Lavoriamo in un team di cinque, che prevede un funzionario amministrativo in pensione, Raffaele Sassano, e quattro «tecnici» a vario titolo: altri tre pensionati (Pio Baldi, Lidia Rissotto, io) e Stefano de Caro, direttore dell’Iccrom. Ci assistono come segretario Umberto D’Angelo, funzionario bibliotecario presso la Direzione generale Educazione e Ricerca, laureato in Lingua e Letteratura Ungherese, e come esperto informatico Andrea Castagnone. Il direttore generale Educazione e Ricerca, Caterina Bon Valsassina, è sempre discretamente presente a confrontarsi con la commissione. Aggiungo che successivamente, con provvedimento del 16/9/2015, è stato pubblicato anche il bando per l’acquisizione della qualifica di restauratore; della commissione apposita fanno parte Eugenio Vassallo, Pietro Petraroia, Marisa Tabasso, Giovanna Paolozzi Strozzi, Maria Assunta Lorrai.
Il compito che stiamo svolgendo è impegnativo. Le domande per l’acquisizione della qualifica di collaboratore-restauratore sono state quasi undicimila; e chi negli anni aveva seguito l’argomento, non se ne è certo meravigliato: era evidente che avremmo avuto a che fare con grandi numeri.

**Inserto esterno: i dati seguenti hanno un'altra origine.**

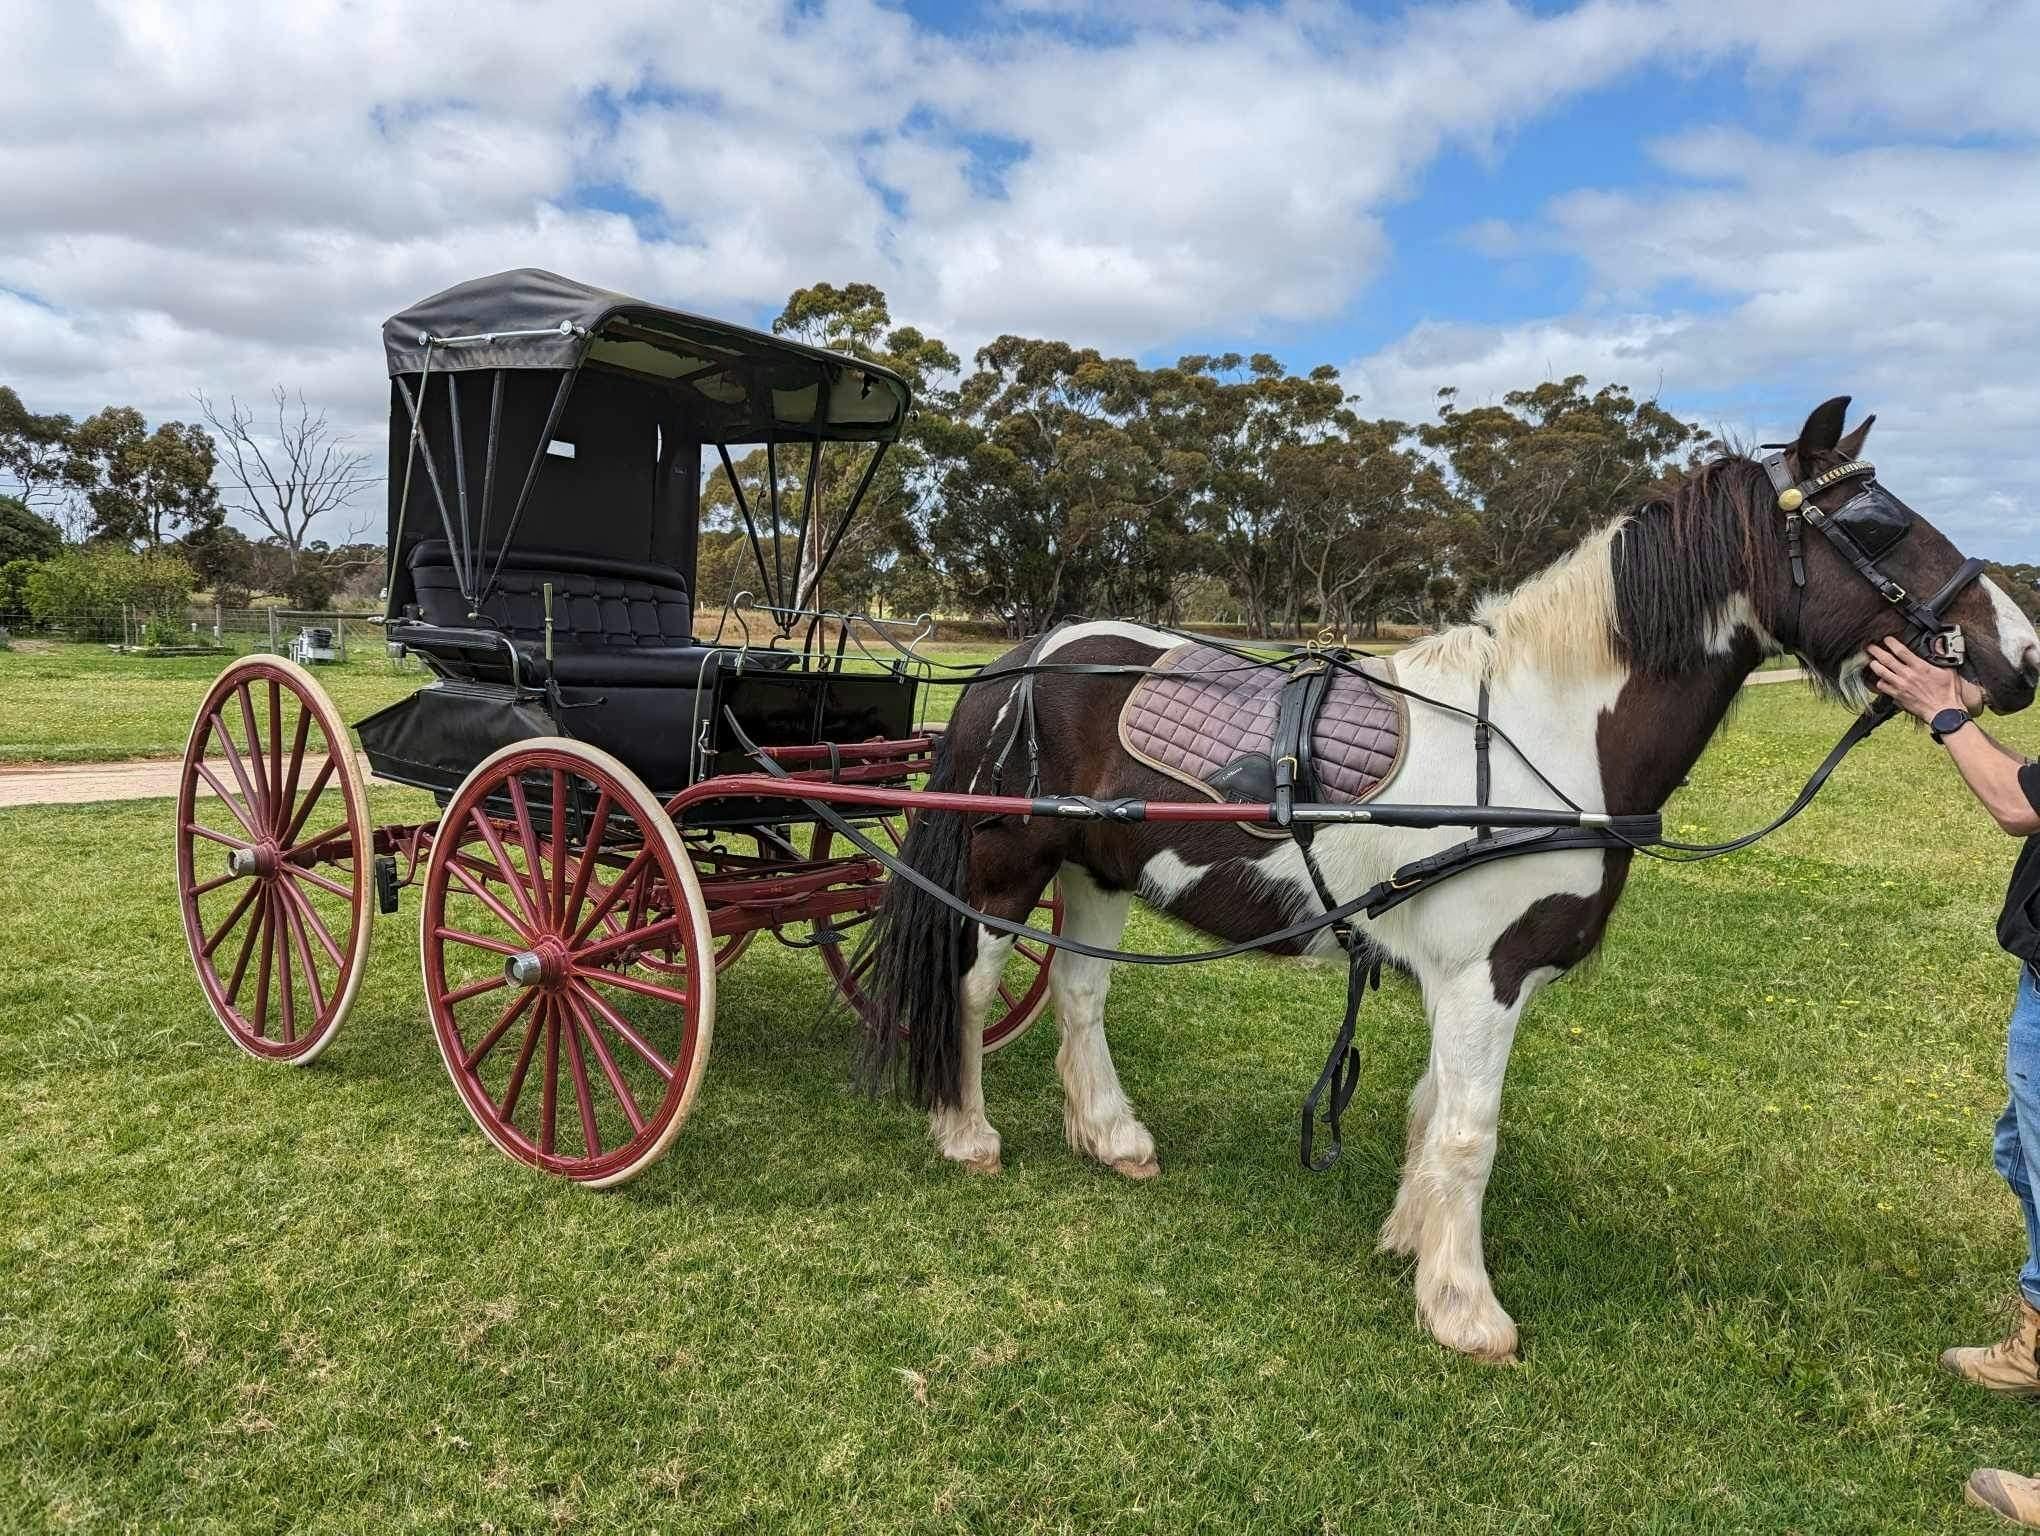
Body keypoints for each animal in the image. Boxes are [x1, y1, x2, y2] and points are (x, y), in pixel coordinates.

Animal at [857, 397, 2040, 1361]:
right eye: (1878, 522)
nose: (2022, 655)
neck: (1540, 737)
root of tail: (1023, 657)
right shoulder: (1488, 976)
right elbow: (1472, 1133)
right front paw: (1466, 1308)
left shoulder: (1457, 979)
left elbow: (1431, 1112)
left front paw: (1413, 1244)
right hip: (1004, 870)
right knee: (970, 989)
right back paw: (964, 1133)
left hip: (1099, 867)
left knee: (1080, 994)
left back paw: (1112, 1137)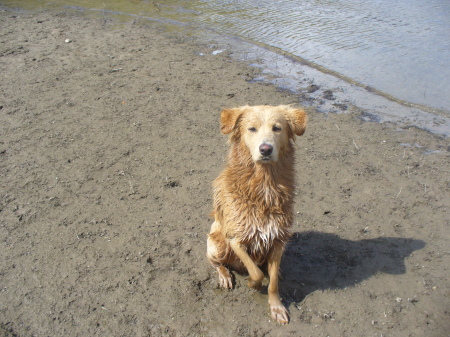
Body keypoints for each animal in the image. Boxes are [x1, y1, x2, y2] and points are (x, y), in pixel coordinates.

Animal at [207, 104, 306, 322]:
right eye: (251, 129)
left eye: (277, 128)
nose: (265, 149)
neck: (264, 186)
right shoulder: (236, 239)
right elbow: (255, 273)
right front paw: (253, 284)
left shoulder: (278, 239)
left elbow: (273, 283)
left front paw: (277, 307)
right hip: (216, 243)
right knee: (215, 262)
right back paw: (224, 275)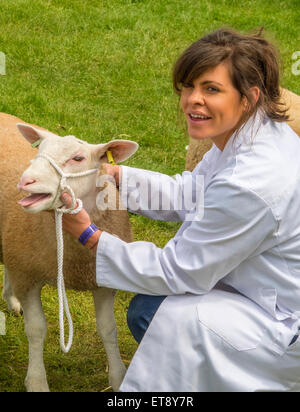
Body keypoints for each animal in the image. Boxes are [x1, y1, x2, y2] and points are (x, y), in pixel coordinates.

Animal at [0, 113, 138, 392]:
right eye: (38, 150)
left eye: (78, 158)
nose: (25, 181)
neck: (74, 261)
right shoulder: (28, 275)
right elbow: (36, 329)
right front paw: (37, 381)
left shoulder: (102, 280)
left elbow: (108, 329)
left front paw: (118, 377)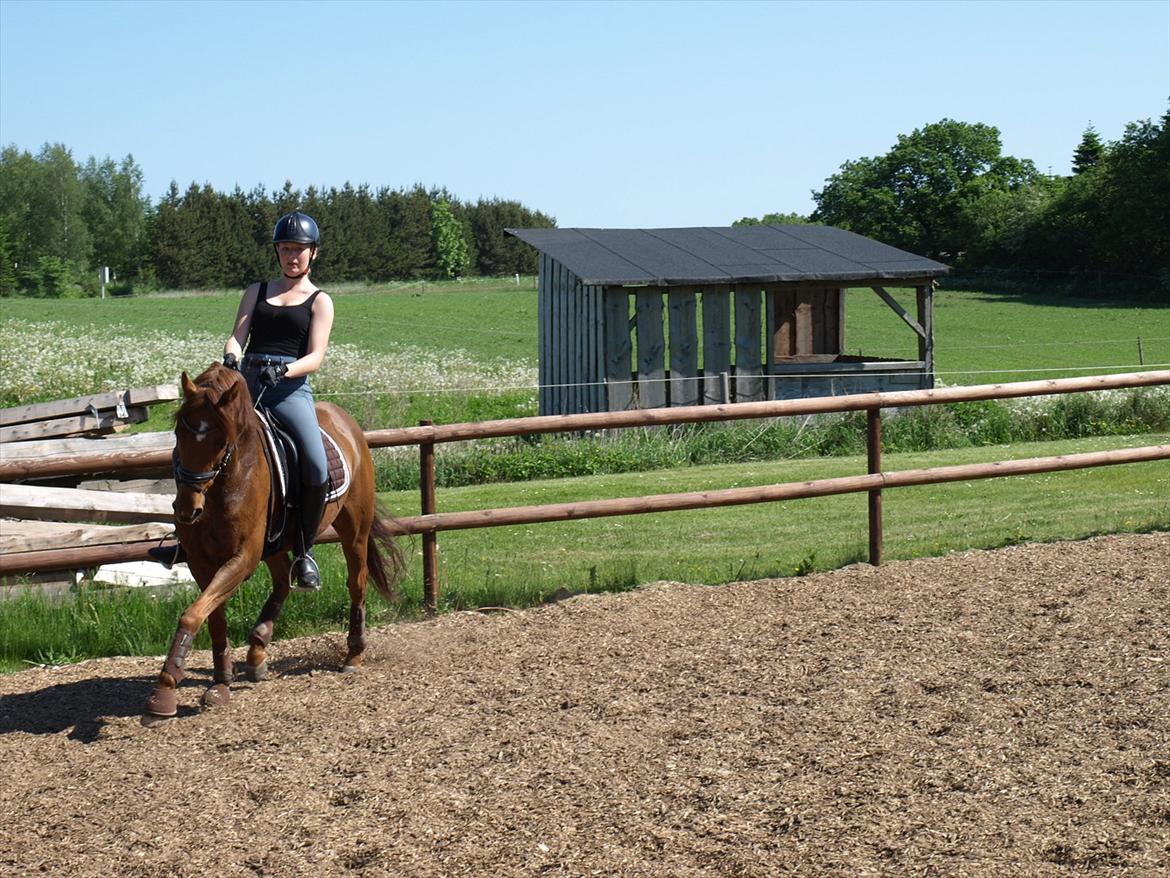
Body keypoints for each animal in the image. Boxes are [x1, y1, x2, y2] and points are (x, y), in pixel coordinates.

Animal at [144, 361, 405, 719]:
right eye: (179, 434)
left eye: (221, 441)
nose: (188, 509)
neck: (226, 483)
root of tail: (345, 419)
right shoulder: (201, 561)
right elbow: (212, 619)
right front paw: (220, 684)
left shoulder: (242, 558)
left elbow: (193, 614)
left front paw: (165, 690)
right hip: (276, 544)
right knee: (283, 582)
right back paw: (257, 650)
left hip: (354, 533)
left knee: (357, 584)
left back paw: (353, 654)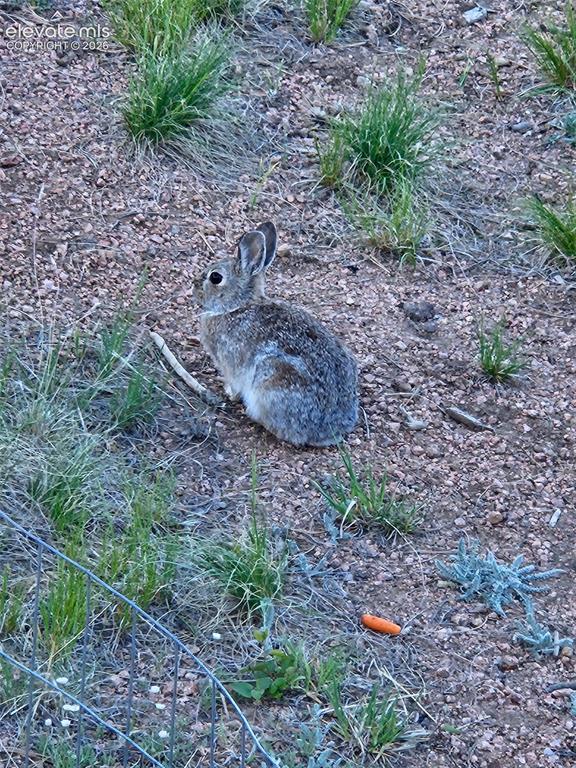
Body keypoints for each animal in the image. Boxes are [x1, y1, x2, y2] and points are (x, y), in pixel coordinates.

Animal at [196, 222, 358, 447]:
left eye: (215, 277)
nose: (194, 287)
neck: (237, 306)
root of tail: (328, 429)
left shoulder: (230, 364)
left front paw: (229, 393)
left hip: (272, 380)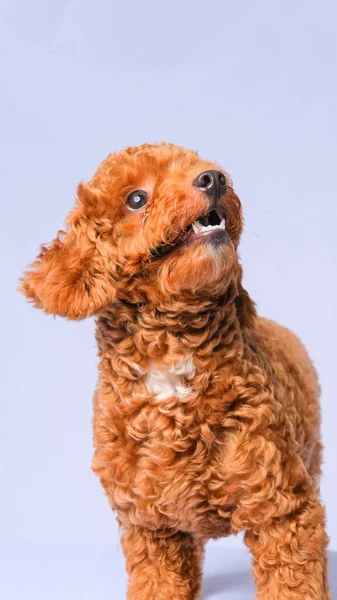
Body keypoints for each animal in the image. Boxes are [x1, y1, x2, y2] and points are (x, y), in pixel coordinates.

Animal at [19, 143, 330, 596]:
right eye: (136, 198)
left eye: (199, 166)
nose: (214, 178)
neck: (172, 362)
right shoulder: (150, 525)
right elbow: (158, 581)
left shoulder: (283, 510)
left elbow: (294, 580)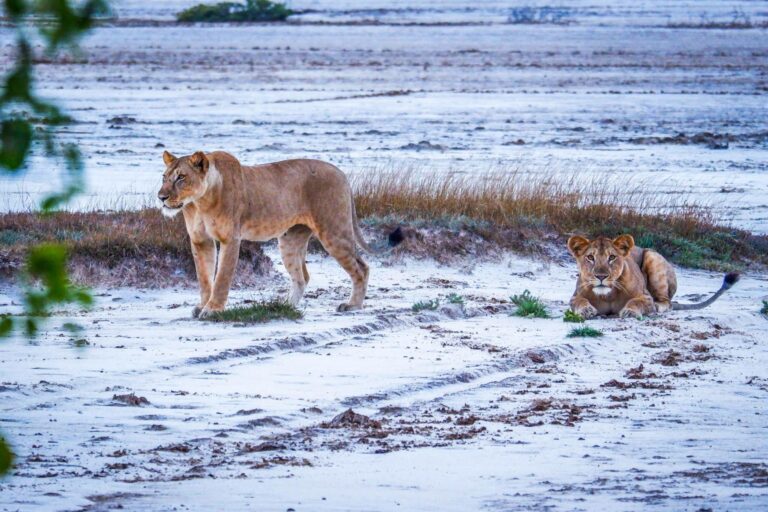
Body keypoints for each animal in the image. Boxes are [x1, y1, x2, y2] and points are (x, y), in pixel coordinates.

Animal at [157, 150, 402, 318]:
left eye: (181, 177)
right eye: (164, 177)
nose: (161, 197)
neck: (198, 203)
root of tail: (341, 173)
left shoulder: (231, 239)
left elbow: (221, 279)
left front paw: (213, 310)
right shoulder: (201, 241)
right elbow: (204, 278)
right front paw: (202, 306)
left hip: (334, 231)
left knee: (361, 267)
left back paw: (352, 306)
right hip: (290, 241)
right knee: (302, 277)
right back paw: (285, 305)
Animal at [567, 234, 739, 319]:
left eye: (612, 257)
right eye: (590, 257)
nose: (601, 276)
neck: (607, 295)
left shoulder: (646, 297)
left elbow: (636, 302)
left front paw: (630, 312)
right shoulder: (575, 297)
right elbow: (580, 301)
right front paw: (586, 310)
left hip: (652, 256)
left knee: (667, 302)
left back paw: (658, 306)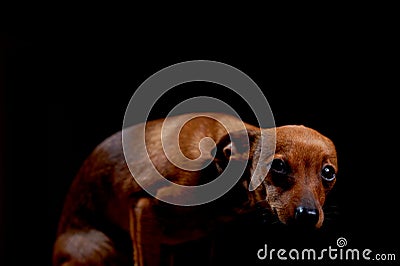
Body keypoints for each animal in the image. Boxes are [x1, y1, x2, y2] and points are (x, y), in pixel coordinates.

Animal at [52, 113, 338, 266]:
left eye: (328, 173)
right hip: (99, 252)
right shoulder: (144, 210)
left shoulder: (203, 241)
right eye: (278, 165)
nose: (308, 215)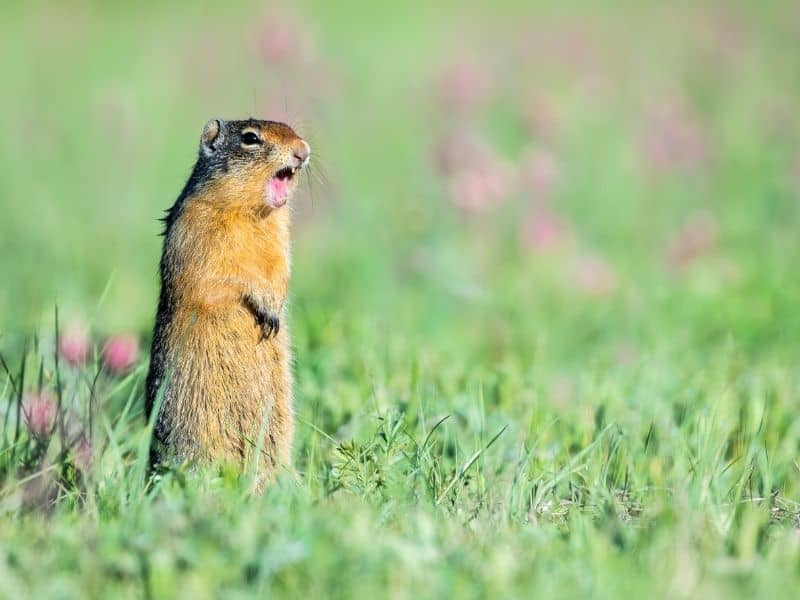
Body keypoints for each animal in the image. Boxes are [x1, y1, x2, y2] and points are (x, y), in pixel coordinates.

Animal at [144, 118, 310, 488]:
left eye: (293, 129)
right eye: (250, 138)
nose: (303, 150)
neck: (253, 214)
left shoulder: (281, 237)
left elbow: (281, 269)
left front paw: (275, 307)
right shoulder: (197, 225)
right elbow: (217, 275)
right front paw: (263, 304)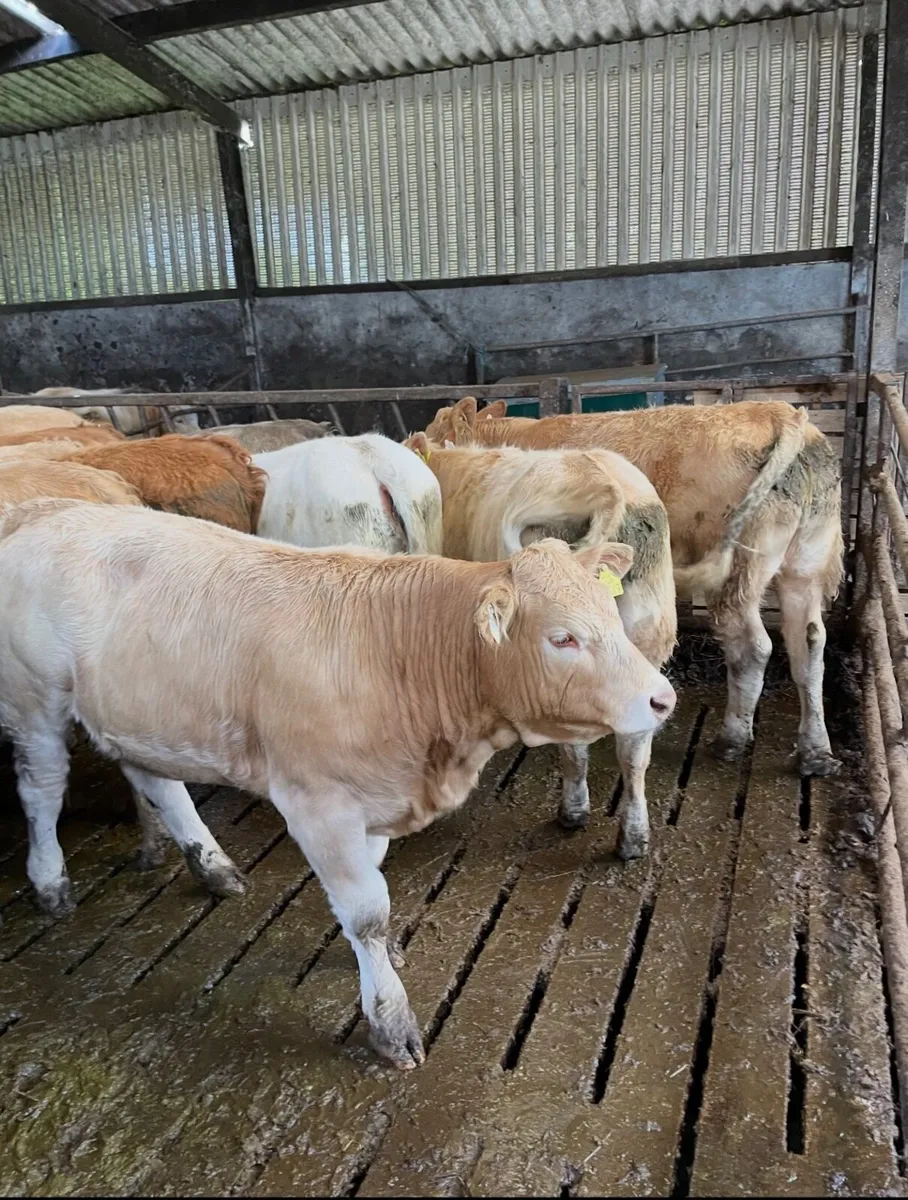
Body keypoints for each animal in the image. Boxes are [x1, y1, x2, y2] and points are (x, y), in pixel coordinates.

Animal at [0, 499, 675, 1067]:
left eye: (610, 614)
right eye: (562, 638)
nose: (662, 698)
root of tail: (47, 507)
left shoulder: (374, 796)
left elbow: (370, 897)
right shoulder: (319, 805)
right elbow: (367, 912)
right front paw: (391, 1022)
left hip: (136, 712)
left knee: (157, 780)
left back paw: (211, 866)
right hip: (35, 702)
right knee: (41, 789)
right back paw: (51, 883)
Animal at [405, 434, 678, 857]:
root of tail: (605, 487)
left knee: (575, 744)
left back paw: (573, 812)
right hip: (643, 645)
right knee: (634, 752)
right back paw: (633, 837)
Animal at [423, 396, 844, 778]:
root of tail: (779, 412)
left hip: (739, 571)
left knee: (752, 647)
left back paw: (731, 740)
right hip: (805, 562)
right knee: (809, 641)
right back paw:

L’acquisizione della qualifica si ottiene sostanzialmente grazie a due tipi di percorso: il primo, a seconda degli studi seguiti; il secondo, delle competenze professionali maturate. Quanto al primo argomento: sappiamo che l’insegnamento del restauro nel nostro Paese, grosso modo nella trentina d’anni fra il 1980 e il 2010, è stato in preda alla più totale deregulation.
Alle due scuole del Ministero per i Beni culturali definite come «di alta formazione» (Icr e Opificio), altre e multiformi se ne sono affiancate, pubbliche e private; nella perdurante assenza di una legislazione specifica, di attività di sorveglianza e di indirizzo da parte del Ministero, del chiarimento delle competenze spettanti rispettivamente allo Stato e agli Enti locali (la formazione professionale, artt. 117 e 118 della Costituzione e successiva modifica del Titolo V, è prerogativa regionale).
Il quadro è stato reso ancor più complesso con l’ingresso nell’insegnamento delle Università e delle Accademie di Belle Arti; comunque la disciplina è ora regolata dal Decreto n. 87 del 26 maggio 2009, che definisce i percorsi formativi per restauratori e collaboratori restauratori, assimilandoli al modello universitario (lauree quinquennali e lauree brevi triennali). Questo provvedimento, insieme con il suo gemello n. 86, sulla figura del restauratore, oltre rispondere alla sua funzione specifica, ha assunto un grande valore culturale. Quanto alle competenze professionali maturate, il loro riconoscimento è reso difficoltoso dalla frequente incompletezza di documentazione, spesso difficilmente acquisibile dai collaboratori perché chiamati a lavorare in maniera saltuaria, disordinata, a volte anche irregolare.
Quanto ho riassunto fin qui fa sì che il lavoro della nostra commissione, unito ovviamente con il numero stragrande delle domande, risulti particolarmente arduo. Ci è ben chiaro d’altronde che dobbiamo venirne a capo nei tempi previsti.
Lavoriamo senza altro compenso che non la coscienza di rendere un servigio al restauro italiano, consci della responsabilità assunta ma anche che le complicazioni provocate dalla mancanza di regolamentazioni nel passato non dipendono certo da noi; e, qui parlo per me, ne avevo ripetutamente discusso negli anni. Comunque, sono convinto che il meglio sia nemico del bene. Adesso dobbiamo raggiungere un risultato; che non sarà perfetto, ma correggerà e riordinerà per quanto possibile le insufficienze pregresse.